The project is devoted to the preservation of one of the least known intangible human heritage: gastronomy. The target users are different kinds of visitors (tourists, exchange students), but it can also impact other user types, as far as they are non-native speakers of the source language --Italian.
The practical problem concerns various scenarios in which a non-native speaker (e.g., a tourist or an exchange student) faces difficulties to understand a text due to the limited command of a specialised vocabulary (e.g., the terminology of gastronomy).
Often, relying on (machine) translation is not optimal since, for a number of terms, no translation exists at all. In such a scenario, an alternative solution becomes necessary: displaying the definition/description of the term (e.g., a menu entry, such as strozzapreti or quinto quarto), in Italian or another language (English or the user’s native language).
Producing and organising in-domain multilingual corpora: acquisition of comparable in-domain texts in both Italian and English (e.g., gastronomic tradition,restaurant menus).

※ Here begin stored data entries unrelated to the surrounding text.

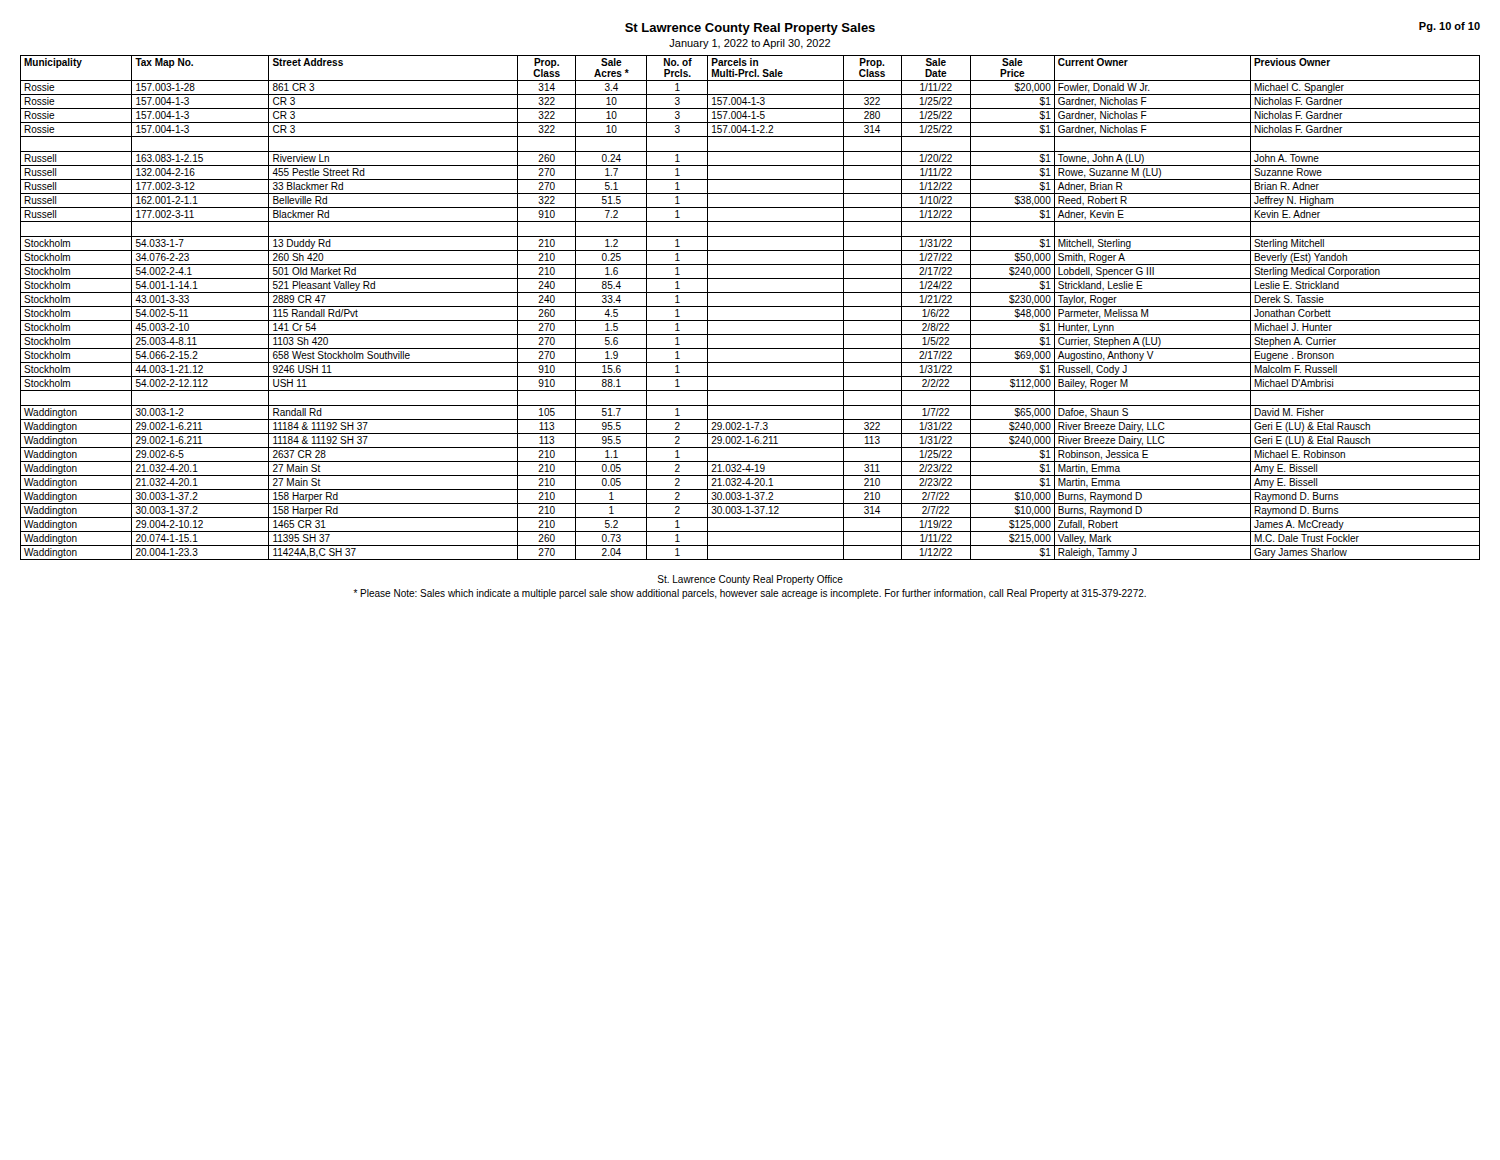Pg. 10 of 10
St Lawrence County Real Property Sales
January 1, 2022 to April 30, 2022
| Municipality | Tax Map No. | Street Address | Prop. Class | Sale Acres * | No. of Prcls. | Parcels in Multi-Prcl. Sale | Prop. Class | Sale Date | Sale Price | Current Owner | Previous Owner |
| --- | --- | --- | --- | --- | --- | --- | --- | --- | --- | --- | --- |
| Rossie | 157.003-1-28 | 861 CR 3 | 314 | 3.4 | 1 | | | 1/11/22 | $20,000 | Fowler, Donald W Jr. | Michael C. Spangler |
| Rossie | 157.004-1-3 | CR 3 | 322 | 10 | 3 | 157.004-1-3 | 322 | 1/25/22 | $1 | Gardner, Nicholas F | Nicholas F. Gardner |
| Rossie | 157.004-1-3 | CR 3 | 322 | 10 | 3 | 157.004-1-5 | 280 | 1/25/22 | $1 | Gardner, Nicholas F | Nicholas F. Gardner |
| Rossie | 157.004-1-3 | CR 3 | 322 | 10 | 3 | 157.004-1-2.2 | 314 | 1/25/22 | $1 | Gardner, Nicholas F | Nicholas F. Gardner |
| Russell | 163.083-1-2.15 | Riverview Ln | 260 | 0.24 | 1 | | | 1/20/22 | $1 | Towne, John A (LU) | John A. Towne |
| Russell | 132.004-2-16 | 455 Pestle Street Rd | 270 | 1.7 | 1 | | | 1/11/22 | $1 | Rowe, Suzanne M (LU) | Suzanne Rowe |
| Russell | 177.002-3-12 | 33 Blackmer Rd | 270 | 5.1 | 1 | | | 1/12/22 | $1 | Adner, Brian R | Brian R. Adner |
| Russell | 162.001-2-1.1 | Belleville Rd | 322 | 51.5 | 1 | | | 1/10/22 | $38,000 | Reed, Robert R | Jeffrey N. Higham |
| Russell | 177.002-3-11 | Blackmer Rd | 910 | 7.2 | 1 | | | 1/12/22 | $1 | Adner, Kevin E | Kevin E. Adner |
| Stockholm | 54.033-1-7 | 13 Duddy Rd | 210 | 1.2 | 1 | | | 1/31/22 | $1 | Mitchell, Sterling | Sterling Mitchell |
| Stockholm | 34.076-2-23 | 260 Sh 420 | 210 | 0.25 | 1 | | | 1/27/22 | $50,000 | Smith, Roger A | Beverly (Est) Yandoh |
| Stockholm | 54.002-2-4.1 | 501 Old Market Rd | 210 | 1.6 | 1 | | | 2/17/22 | $240,000 | Lobdell, Spencer G III | Sterling Medical Corporation |
| Stockholm | 54.001-1-14.1 | 521 Pleasant Valley Rd | 240 | 85.4 | 1 | | | 1/24/22 | $1 | Strickland, Leslie E | Leslie E. Strickland |
| Stockholm | 43.001-3-33 | 2889 CR 47 | 240 | 33.4 | 1 | | | 1/21/22 | $230,000 | Taylor, Roger | Derek S. Tassie |
| Stockholm | 54.002-5-11 | 115 Randall Rd/Pvt | 260 | 4.5 | 1 | | | 1/6/22 | $48,000 | Parmeter, Melissa M | Jonathan Corbett |
| Stockholm | 45.003-2-10 | 141 Cr 54 | 270 | 1.5 | 1 | | | 2/8/22 | $1 | Hunter, Lynn | Michael J. Hunter |
| Stockholm | 25.003-4-8.11 | 1103 Sh 420 | 270 | 5.6 | 1 | | | 1/5/22 | $1 | Currier, Stephen A (LU) | Stephen A. Currier |
| Stockholm | 54.066-2-15.2 | 658 West Stockholm Southville | 270 | 1.9 | 1 | | | 2/17/22 | $69,000 | Augostino, Anthony V | Eugene . Bronson |
| Stockholm | 44.003-1-21.12 | 9246 USH 11 | 910 | 15.6 | 1 | | | 1/31/22 | $1 | Russell, Cody J | Malcolm F. Russell |
| Stockholm | 54.002-2-12.112 | USH 11 | 910 | 88.1 | 1 | | | 2/2/22 | $112,000 | Bailey, Roger M | Michael D'Ambrisi |
| Waddington | 30.003-1-2 | Randall Rd | 105 | 51.7 | 1 | | | 1/7/22 | $65,000 | Dafoe, Shaun S | David M. Fisher |
| Waddington | 29.002-1-6.211 | 11184 & 11192 SH 37 | 113 | 95.5 | 2 | 29.002-1-7.3 | 322 | 1/31/22 | $240,000 | River Breeze Dairy, LLC | Geri E (LU) & Etal Rausch |
| Waddington | 29.002-1-6.211 | 11184 & 11192 SH 37 | 113 | 95.5 | 2 | 29.002-1-6.211 | 113 | 1/31/22 | $240,000 | River Breeze Dairy, LLC | Geri E (LU) & Etal Rausch |
| Waddington | 29.002-6-5 | 2637 CR 28 | 210 | 1.1 | 1 | | | 1/25/22 | $1 | Robinson, Jessica E | Michael E. Robinson |
| Waddington | 21.032-4-20.1 | 27 Main St | 210 | 0.05 | 2 | 21.032-4-19 | 311 | 2/23/22 | $1 | Martin, Emma | Amy E. Bissell |
| Waddington | 21.032-4-20.1 | 27 Main St | 210 | 0.05 | 2 | 21.032-4-20.1 | 210 | 2/23/22 | $1 | Martin, Emma | Amy E. Bissell |
| Waddington | 30.003-1-37.2 | 158 Harper Rd | 210 | 1 | 2 | 30.003-1-37.2 | 210 | 2/7/22 | $10,000 | Burns, Raymond D | Raymond D. Burns |
| Waddington | 30.003-1-37.2 | 158 Harper Rd | 210 | 1 | 2 | 30.003-1-37.12 | 314 | 2/7/22 | $10,000 | Burns, Raymond D | Raymond D. Burns |
| Waddington | 29.004-2-10.12 | 1465 CR 31 | 210 | 5.2 | 1 | | | 1/19/22 | $125,000 | Zufall, Robert | James A. McCready |
| Waddington | 20.074-1-15.1 | 11395 SH 37 | 260 | 0.73 | 1 | | | 1/11/22 | $215,000 | Valley, Mark | M.C. Dale Trust Fockler |
| Waddington | 20.004-1-23.3 | 11424A,B,C SH 37 | 270 | 2.04 | 1 | | | 1/12/22 | $1 | Raleigh, Tammy J | Gary James Sharlow |
St. Lawrence County Real Property Office
* Please Note: Sales which indicate a multiple parcel sale show additional parcels, however sale acreage is incomplete. For further information, call Real Property at 315-379-2272.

The datasets will be organised with the help of one or more automatic models for the extraction and classification of the texts.

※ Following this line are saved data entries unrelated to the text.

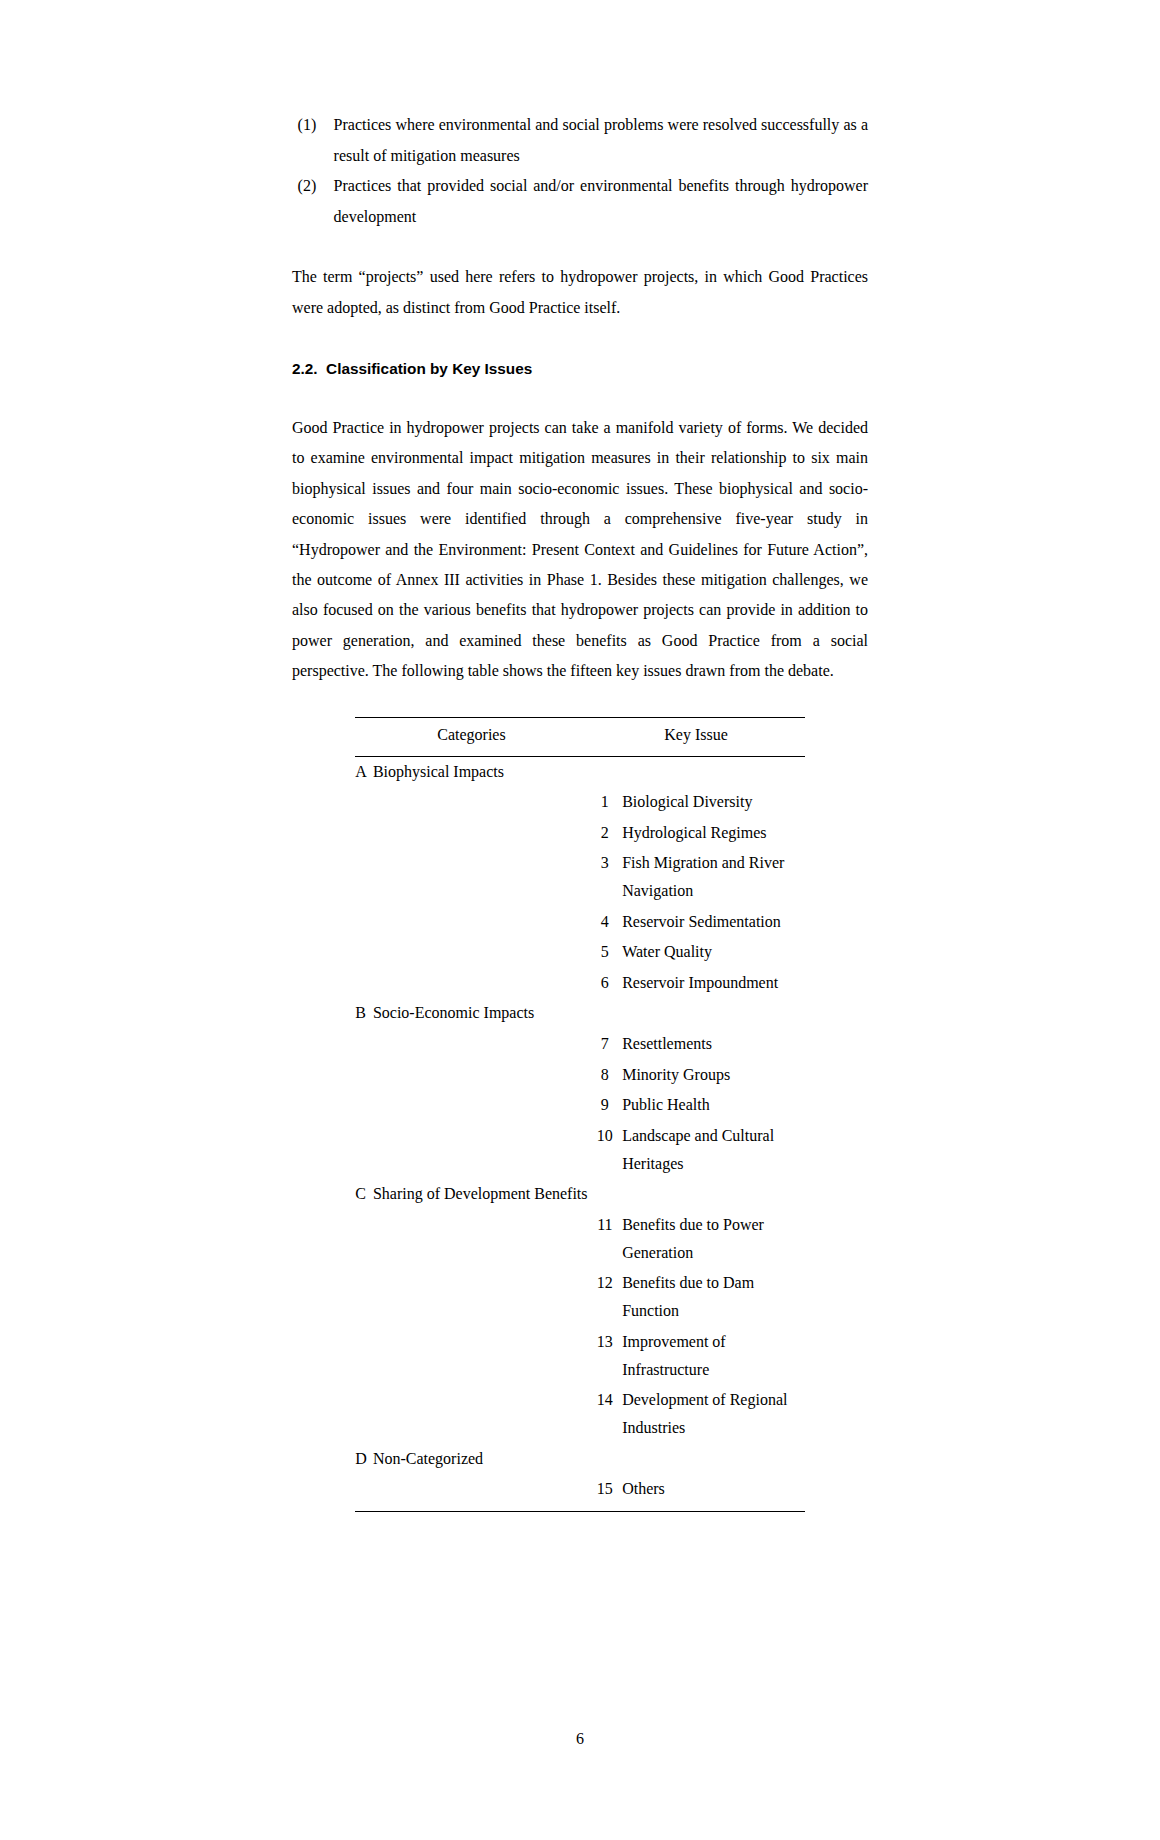(1) Practices where environmental and social problems were resolved successfully as a result of mitigation measures
(2) Practices that provided social and/or environmental benefits through hydropower development
The term “projects” used here refers to hydropower projects, in which Good Practices were adopted, as distinct from Good Practice itself.
2.2. Classification by Key Issues
Good Practice in hydropower projects can take a manifold variety of forms. We decided to examine environmental impact mitigation measures in their relationship to six main biophysical issues and four main socio-economic issues. These biophysical and socio-economic issues were identified through a comprehensive five-year study in “Hydropower and the Environment: Present Context and Guidelines for Future Action”, the outcome of Annex III activities in Phase 1. Besides these mitigation challenges, we also focused on the various benefits that hydropower projects can provide in addition to power generation, and examined these benefits as Good Practice from a social perspective. The following table shows the fifteen key issues drawn from the debate.
| Categories | Key Issue |
| --- | --- |
| A | Biophysical Impacts | | |
| | | 1 | Biological Diversity |
| | | 2 | Hydrological Regimes |
| | | 3 | Fish Migration and River Navigation |
| | | 4 | Reservoir Sedimentation |
| | | 5 | Water Quality |
| | | 6 | Reservoir Impoundment |
| B | Socio-Economic Impacts | | |
| | | 7 | Resettlements |
| | | 8 | Minority Groups |
| | | 9 | Public Health |
| | | 10 | Landscape and Cultural Heritages |
| C | Sharing of Development Benefits | | |
| | | 11 | Benefits due to Power Generation |
| | | 12 | Benefits due to Dam Function |
| | | 13 | Improvement of Infrastructure |
| | | 14 | Development of Regional Industries |
| D | Non-Categorized | | |
| | | 15 | Others |
6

[project GastRoWiki and ongoing internships]
Developing supervised models to assess the (inter-)comprehensibility of a text and the feasibility of producing a correct translation out of it.
[continuing the work of Fernicola F.]
Development of supervised models for the retrieval of multilingual definitions in order to explain complex/specific/untranslatable terms from the source culture/language.
[continuing the work of Martinelli M.]
We're showcasing an interface prototype to acquire texts and return an “enriched” version, including the definitions for the automatically spotted untranslatable terms.